Quantity and Quality — A Blog Journal on John Locke (Chapter 4)

(Part IX of this series)

Continuing where we left off, Locke’s points in Chapter 4 are rather brief. Beyond reiterating in summary the idea that one’s liberty is maximized by a limited yet right-securing government, which derives its power from the consent of the people, he doesn’t add anything terribly revolutionary here. Today, let’s consider one particular quote:

“[Nobody] can give more power than he has himself; and he that cannot take away his own life, cannot give another power over it. … [N]o man can, by agreement, pass over to another that which he hath not in himself, a power over his own life.”
— John Locke, Second Treatise on Civil Government, Chapter 4

This chapter being named “On Slavery,” we can see that Locke is stating that, in short, self-enslavement is impossible. The logic he uses to arrive at this conclusion is, once again, rather bizarre. He notes that, since freedom from slavery is so fundamental to life, to give the power to enslave oneself to another person is tantamount to terminating one’s own life.

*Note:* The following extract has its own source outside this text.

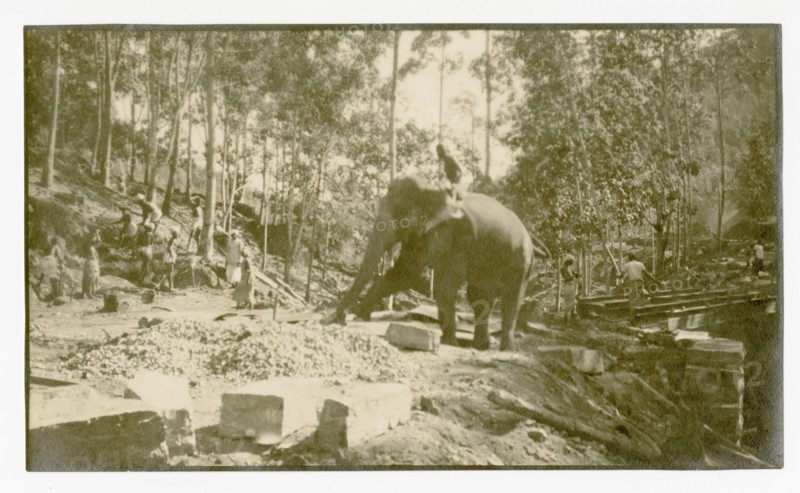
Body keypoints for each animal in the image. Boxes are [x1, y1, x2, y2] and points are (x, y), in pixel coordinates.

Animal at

Since he starts from the premise that one cannot do the latter, he deduces that no one can self-enslave. Taking this generously — as I cannot believe Locke did not know what suicide is — he is apparently saying that no rational person would end one’s own life, so too would no rational person give oneself to slavery.

Both of which seem sensible at first impression, but as this blog has probably shown you by now if this isn’t my first post you’ve read, nothing is ever totally uncontroversial upon greater scrutiny. The irrationality of self-enslavement is as close as anything can get to the exception to that. However, what do we make of the former proposition?

Far be it for me to open up the Jack Kevorkian can of worms in this article (that’s a discussion worth addressing in its time; this is not yet such a time), but this matter raises some fairly open questions to chew on: Is the very state of conscious existence valuable in its own right? If so, how valuable? Valuable enough to outweigh considerations of quality of life? Part of the reason the debate over the “right to die” and related matters is so touchy, presumably, is that there are good arguments to be made on either side as to the expectation of future quality of life (or lack thereof). I hope the importance of this easily missed detail of Chapter 4 is clear. Social justice, after all, concerns the joy and suffering of conscious persons, and perhaps if we set aside our biases, we may agree on this much — that sentience provides the potential for an individual to experience a variety of pleasures and pains on a wide spectrum, which can be narrowed or shifted depending on circumstances that it would behoove us to consider, as a responsible society.